The summit meeting between President Donald Trump and the Supreme Leader of North Korea Kim Jong-un was a historic meeting of two leaders of opposing ideologies. Donald Trump is the first sitting US president to meet with a North Korean leader. The thought that a president of the United States and a North Korean leader would shake hands in a friendly manner was unimaginable before. This summit meeting which was never going to happen in view of the hostility between America and USA, but it did happen to everyone’s surprise. This meeting of two unpredictable leaders should not be trivialised in anyway.
At least a start has been made and ice broken between staunch adversaries. That North Korea’s weapons programme has become a threat to neighbours such as Seoul and Tokyo - and potentially even for the US mainland.
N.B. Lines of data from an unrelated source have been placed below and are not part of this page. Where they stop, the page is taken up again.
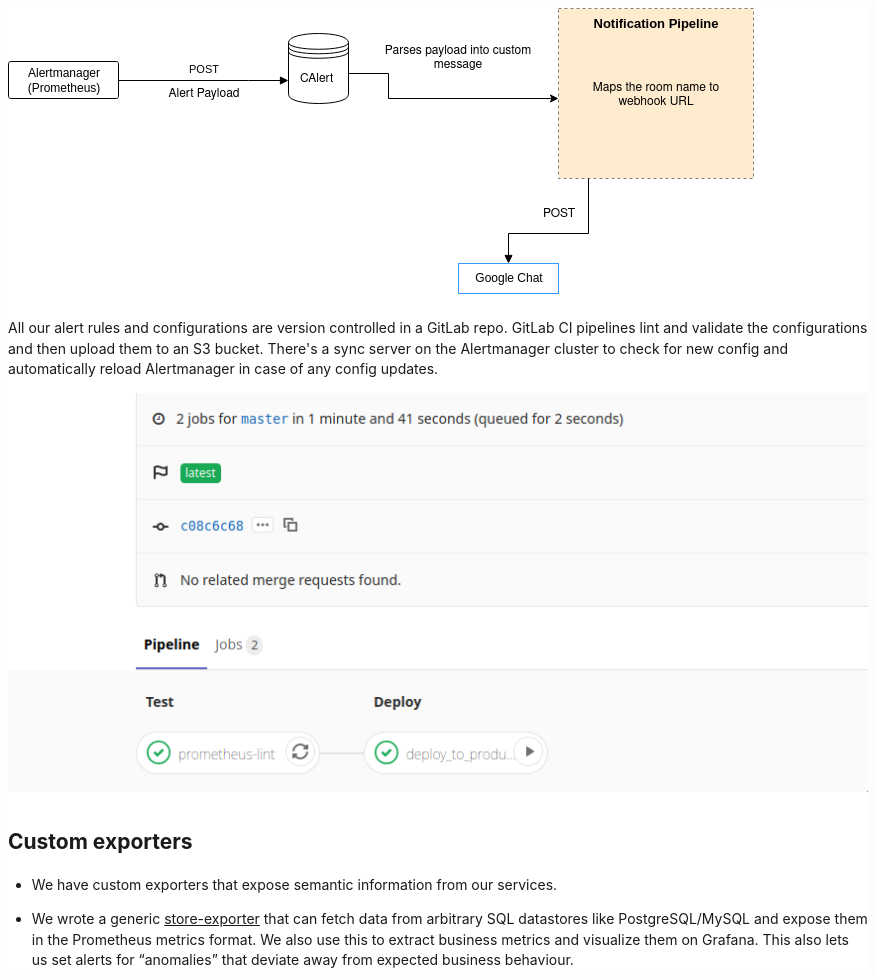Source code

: ![Alertmanager](/static/images/alertmanager-calert.png)

All our alert rules and configurations are version controlled in a GitLab repo. GitLab CI pipelines lint and validate the configurations and then upload them to an S3 bucket. There's a sync server on the Alertmanager cluster to check for new config and automatically reload Alertmanager in case of any config updates.

![Gitlab CI](/static/images/gitlab-monitoring-ci.png)

## Custom exporters

- We have custom exporters that expose semantic information from our services.

- We wrote a generic [store-exporter](https://github.com/mr-karan/store-exporter/) that can fetch data from arbitrary SQL datastores like PostgreSQL/MySQL and expose them in the Prometheus metrics format. We also use this to extract business metrics and visualize them on Grafana. This also lets us set alerts for “anomalies” that deviate away from expected business behaviour.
Usually before any summit meeting ground work and planning is done by the officials and experts from both side and come to an agreement on all the major issues. Then the leaders of both the countries meet amidst great fanfare to sign the treaty or agreement. Here what happened was the other way round the leaders met first to sus and bond with each other and come a broad agreement (they signed three comprehensive documents") with vague details about future elimination of nuclear weapons from the Korean peninsula and other outstanding issues such as human rights and sanctions.
President Donald Trump is taking a huge gamble, based on the very assumption that the force of his personality, and the deal-making skills in which he has supreme confidence, will make all the difference. Skeptics doubt that anything basic has changed. Speaking of the meeting, Trump said the meeting had gone "better than anyone could have expected". Kim Jong-un said “we're prepared to start a new history, and we're ready to write a new chapter between our two nations”. Analysts' opinions are divided on the outcomes to be achieved at this meeting. Some see it as a propaganda for Kim, others consider this meeting to be the beginning of peace on the Korean Peninsula. If after this summit peace comes it will be worth the effort.